Massa is too far to the left to be a credible Republican, and he’s burning his Democratic bridges left and right. I don’t know what he plans to do in the future, but clearly it won’t be in elected office. I figure a guy like he wouldn’t go around throwing “they’re out to get me” unless he really believes that. I also have no doubt that Massa ruffled feathers; but it’s one thing to go down fighting – it’s another to drop out of the fight, claim that you’re being forced into it, and BTW they’re all motherfuckers.

Via Rochester Turning, Eric Massa (NY-29)explains what all the “sexual harrassment” fuss is about:
I have to come find out that on New Year’s Eve, I went to a staff party — it was actually a wedding for a staff member of mine. There were 250 people there. I was with my wife, and in fact we had a great time. She got the stomach flu, I went down to sing Auld Lang Syne. And with cameras on me — I’m talking three of them — filming me, I danced with the bride, and I danced with the bridesmaid. Absolutely nothing occurred.

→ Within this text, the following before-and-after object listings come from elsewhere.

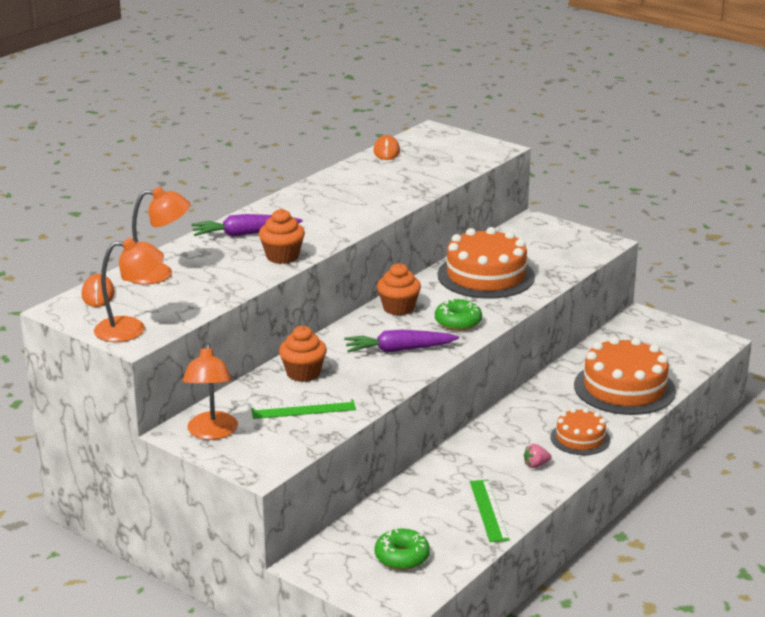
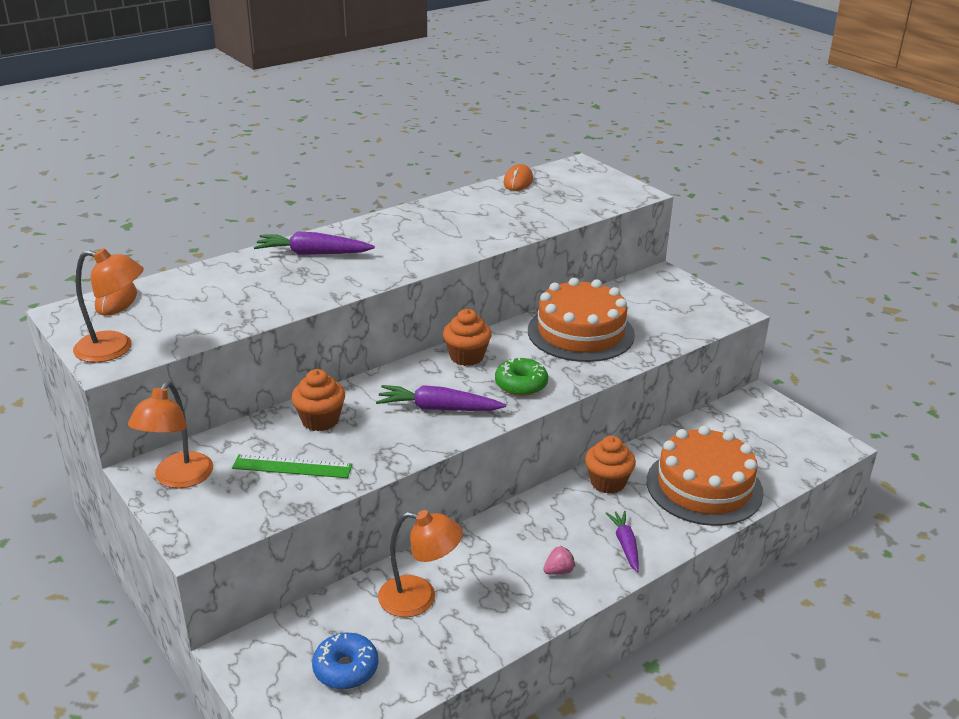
camera: 15 degrees right, 5 degrees up
orange lamp [130,187,191,285] -> orange lamp moved to [378,510,463,617]
orange cupcake [259,209,305,264] -> orange cupcake moved to [585,436,636,494]
green donut [375,529,430,570] -> blue donut [312,633,378,689]
green ruler [470,480,509,542] -> none
pink strawberry [524,444,552,468] -> pink strawberry turned 150 degrees clockwise [543,546,575,575]
orange cake [550,408,610,455] -> purple carrot [606,511,639,572]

I said goodnight to the bridesmaid. I sat at down at the table where my whole staff was, all of them, by the way bachelors. One of them looked at me and — as they would do after, I don’t know, 15 gin and tonics and goodness only knows how many bottles of champagne — a staff member made an intonation to me that maybe I should be chasing after the bridesmaid. His points were clear and his words were far more colorful than that.
And I grabbed the staff member sitting next to me and I said, ‘What I really ought to be doing is frakking you,’ and then tossled the guy’s hair and left, went to my room, because I knew the party was getting to a point where I shouldn’t be there.
Was that inappropriate of me? Absolutely.
Is that even remotely similar or comparable to, e.g., what Mark Foley did? Absolutely not. Top top it off, Massa went on the radio yesterday to allege that the ethics inquiry is politically motivated to push him out of the House in order to get final resolution on health care reform. Massa has been a no vote for anything not containing a strong and vibrant public option. He even suggested that he might rescind his resignation.
So, now that we know the genesis of the sexual harassment claim against Massa, I wholeheartedly condemn his drunken use of the word “fuck” to connote sexual intercourse with a man in a joking manner after a wedding reception.
In the meantime, I reiterate my earlier statement. I’m disappointed in his retirement, and saddened by the news that his cancer has re-appeared. Best wishes to him – a principled and honorable guy.